S.M.A.R.T definition from Wikipedia:
"S.M.A.R.T. (Self-Monitoring, Analysis and Reporting Technology; often written as SMART) is a monitoring system for computer hard disk drives to detect and report on various indicators of reliability, in the hope of anticipating failures. When a failure is anticipated by S.M.A.R.T., the user may choose to replace the drive to avoid unexpected outage and data loss."
Recently, Brian rescued a client's system when he received a SMART alert that the hard drive was showing signs of failure. Rather than waiting for the drive to fail, and potentially risking the client's data, we went ahead and initiated the the process to replace the drive. The system was still under warranty with Dell, but the problem was that the drive hadn't failed yet, so initially they wouldn't proceed with the warranty replacement, and Brian replaced the drive.
Brian didn't give up, though, and wrote to Dell:
Dell Support,
In regards to hard drive replacement policy, Waiting till the hard drive FAILS is NOT a good policy for Helping customers.
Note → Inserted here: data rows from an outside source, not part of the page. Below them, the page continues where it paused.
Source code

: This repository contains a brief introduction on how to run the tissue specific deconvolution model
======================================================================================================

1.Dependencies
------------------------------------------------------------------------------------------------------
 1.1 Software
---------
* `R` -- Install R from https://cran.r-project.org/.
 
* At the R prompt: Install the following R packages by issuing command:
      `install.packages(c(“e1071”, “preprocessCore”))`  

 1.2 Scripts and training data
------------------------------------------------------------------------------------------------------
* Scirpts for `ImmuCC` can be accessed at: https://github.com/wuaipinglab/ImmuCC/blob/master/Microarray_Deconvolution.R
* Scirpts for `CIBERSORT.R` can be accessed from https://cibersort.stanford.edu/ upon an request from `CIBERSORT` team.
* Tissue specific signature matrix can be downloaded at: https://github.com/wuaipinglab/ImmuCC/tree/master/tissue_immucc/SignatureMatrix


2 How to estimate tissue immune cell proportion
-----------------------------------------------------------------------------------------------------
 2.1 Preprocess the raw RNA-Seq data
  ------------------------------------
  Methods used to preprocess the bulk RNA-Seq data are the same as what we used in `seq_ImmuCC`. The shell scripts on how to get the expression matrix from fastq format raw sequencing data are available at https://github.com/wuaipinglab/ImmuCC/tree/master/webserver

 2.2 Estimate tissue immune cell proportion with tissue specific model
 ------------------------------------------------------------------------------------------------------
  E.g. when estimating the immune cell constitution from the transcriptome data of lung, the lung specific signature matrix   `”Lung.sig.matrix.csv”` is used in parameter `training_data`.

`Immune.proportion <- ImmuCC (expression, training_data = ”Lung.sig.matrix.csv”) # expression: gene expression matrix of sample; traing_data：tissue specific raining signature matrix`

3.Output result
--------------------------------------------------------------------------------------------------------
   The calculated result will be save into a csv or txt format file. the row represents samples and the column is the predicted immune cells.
In our case we use remote monitoring and management software that is extremely reliable and efficient at reporting errors, and when is a SMART Error you need to take notice.
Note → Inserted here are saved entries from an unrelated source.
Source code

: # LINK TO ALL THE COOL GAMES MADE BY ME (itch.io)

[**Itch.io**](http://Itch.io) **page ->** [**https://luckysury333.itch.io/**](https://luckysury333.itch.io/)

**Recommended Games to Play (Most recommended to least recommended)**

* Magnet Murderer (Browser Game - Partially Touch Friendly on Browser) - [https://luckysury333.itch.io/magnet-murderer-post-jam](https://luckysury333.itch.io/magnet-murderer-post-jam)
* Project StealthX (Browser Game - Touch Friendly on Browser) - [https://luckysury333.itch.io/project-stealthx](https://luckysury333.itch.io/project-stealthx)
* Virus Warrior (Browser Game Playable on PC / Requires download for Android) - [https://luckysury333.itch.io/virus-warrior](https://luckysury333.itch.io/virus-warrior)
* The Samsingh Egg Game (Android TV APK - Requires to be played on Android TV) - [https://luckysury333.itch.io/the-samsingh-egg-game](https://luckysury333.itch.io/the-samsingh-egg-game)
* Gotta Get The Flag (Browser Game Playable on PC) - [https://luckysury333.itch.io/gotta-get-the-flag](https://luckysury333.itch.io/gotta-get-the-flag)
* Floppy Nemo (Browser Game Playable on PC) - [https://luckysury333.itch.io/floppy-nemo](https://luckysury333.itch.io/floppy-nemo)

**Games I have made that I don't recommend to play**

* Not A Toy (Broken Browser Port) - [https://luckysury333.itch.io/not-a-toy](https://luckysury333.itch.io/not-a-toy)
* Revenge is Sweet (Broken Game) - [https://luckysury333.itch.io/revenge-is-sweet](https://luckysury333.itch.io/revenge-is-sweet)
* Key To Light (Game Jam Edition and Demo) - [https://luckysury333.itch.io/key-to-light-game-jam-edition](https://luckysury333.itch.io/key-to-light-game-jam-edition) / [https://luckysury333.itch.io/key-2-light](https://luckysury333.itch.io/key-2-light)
We have provided our services and resources to take care of YOUR Customer and ours By acknowledging that an ERROR from SMART needs attention and should never be taken lightly we purchased an identical replacement drive, was able to quickly and efficiently save the customers data and get them back up and running with no loss.
Any customer regardless of how many computers they purchase, from 1 to 10,000 are equal.
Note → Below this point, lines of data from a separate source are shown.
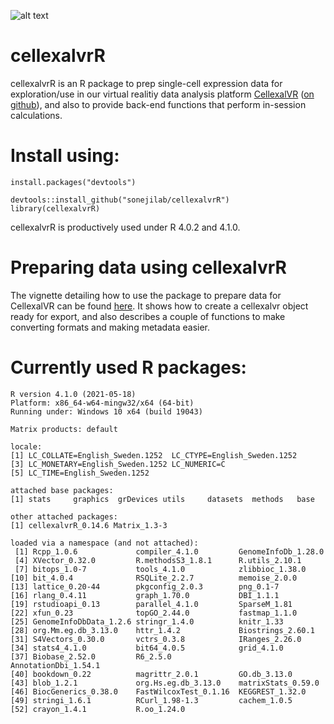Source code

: ![alt text](logo_small.png)

# cellexalvrR

cellexalvrR is an R package to prep single-cell expression data for exploration/use in our virtual realitiy data analysis platform [CellexalVR](https://cellexalvr.med.lu.se/) ([on github](https://github.com/sonejilab/cellexalvr)), and also to provide back-end functions that perform in-session calculations.


# Install using:

```
install.packages("devtools")

devtools::install_github("sonejilab/cellexalvrR")
library(cellexalvrR)
```

cellexalvrR is productively used under R 4.0.2 and 4.1.0.

# Preparing data using cellexalvrR

The vignette detailing how to use the package to prepare data for CellexalVR can be found [here](https://cellexalvr.med.lu.se/cellexalvrr-vignette). It shows how to create a cellexalvr object ready for export, and also describes a couple of functions to make converting formats and making metadata easier.

<!---
In short Seurat objects or scanpy/scvelo h5ad files can be converted into a cellexalvrR object using ```as_cellexalvrR()``` and this object can then be exported using ```export2cellexalvr()```.
-->

# Currently used R packages:

```
R version 4.1.0 (2021-05-18)
Platform: x86_64-w64-mingw32/x64 (64-bit)
Running under: Windows 10 x64 (build 19043)

Matrix products: default

locale:
[1] LC_COLLATE=English_Sweden.1252  LC_CTYPE=English_Sweden.1252
[3] LC_MONETARY=English_Sweden.1252 LC_NUMERIC=C
[5] LC_TIME=English_Sweden.1252

attached base packages:
[1] stats     graphics  grDevices utils     datasets  methods   base

other attached packages:
[1] cellexalvrR_0.14.6 Matrix_1.3-3

loaded via a namespace (and not attached):
 [1] Rcpp_1.0.6             compiler_4.1.0         GenomeInfoDb_1.28.0
 [4] XVector_0.32.0         R.methodsS3_1.8.1      R.utils_2.10.1
 [7] bitops_1.0-7           tools_4.1.0            zlibbioc_1.38.0
[10] bit_4.0.4              RSQLite_2.2.7          memoise_2.0.0
[13] lattice_0.20-44        pkgconfig_2.0.3        png_0.1-7
[16] rlang_0.4.11           graph_1.70.0           DBI_1.1.1
[19] rstudioapi_0.13        parallel_4.1.0         SparseM_1.81
[22] xfun_0.23              topGO_2.44.0           fastmap_1.1.0
[25] GenomeInfoDbData_1.2.6 stringr_1.4.0          knitr_1.33
[28] org.Mm.eg.db_3.13.0    httr_1.4.2             Biostrings_2.60.1
[31] S4Vectors_0.30.0       vctrs_0.3.8            IRanges_2.26.0
[34] stats4_4.1.0           bit64_4.0.5            grid_4.1.0
[37] Biobase_2.52.0         R6_2.5.0               AnnotationDbi_1.54.1
[40] bookdown_0.22          magrittr_2.0.1         GO.db_3.13.0
[43] blob_1.2.1             org.Hs.eg.db_3.13.0    matrixStats_0.59.0
[46] BiocGenerics_0.38.0    FastWilcoxTest_0.1.16  KEGGREST_1.32.0
[49] stringi_1.6.1          RCurl_1.98-1.3         cachem_1.0.5
[52] crayon_1.4.1           R.oo_1.24.0
```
Waiting for the hard drive to fail is like closing the Barn doors after the horses have run off, it's too late.
I have been a PC/Server tech for over 20 years and I know how hard it is to repair an intermittent problem But when reliable monitoring tells you there's a problem, there is a problem. Computers know 2 things. 1's & 0's.
And as you know if one of them is out of place.. problems happen. People can hide what their problems are, computers can't. Preventing a Problem from happens before it happens is GOOD for Business for Both of us.
I hope you would consider replacing the hard drive, I see the Man. Date is either 6/2012 or 8/2012 and the SMART reporting started to show a problem on 01/28/2013 04:25 AM.
I have the Hard drive ready to ship.
Brian Brackett
Help Desk Tech
Ekaru
Dell eventually stepped up and honored a parts replacement of the hard drive and shipped back a drive. Being proactive saved the aggravation of a failed system and potential data loss. Even with an almost brand-new system, a hard drive can fail (in fact, if you think about a disk spinning at 7200 RPM, it's a miracle that any hard drive can work!). Hard drives are the most common failure point in PCs, and proactive monitoring is definitely advised.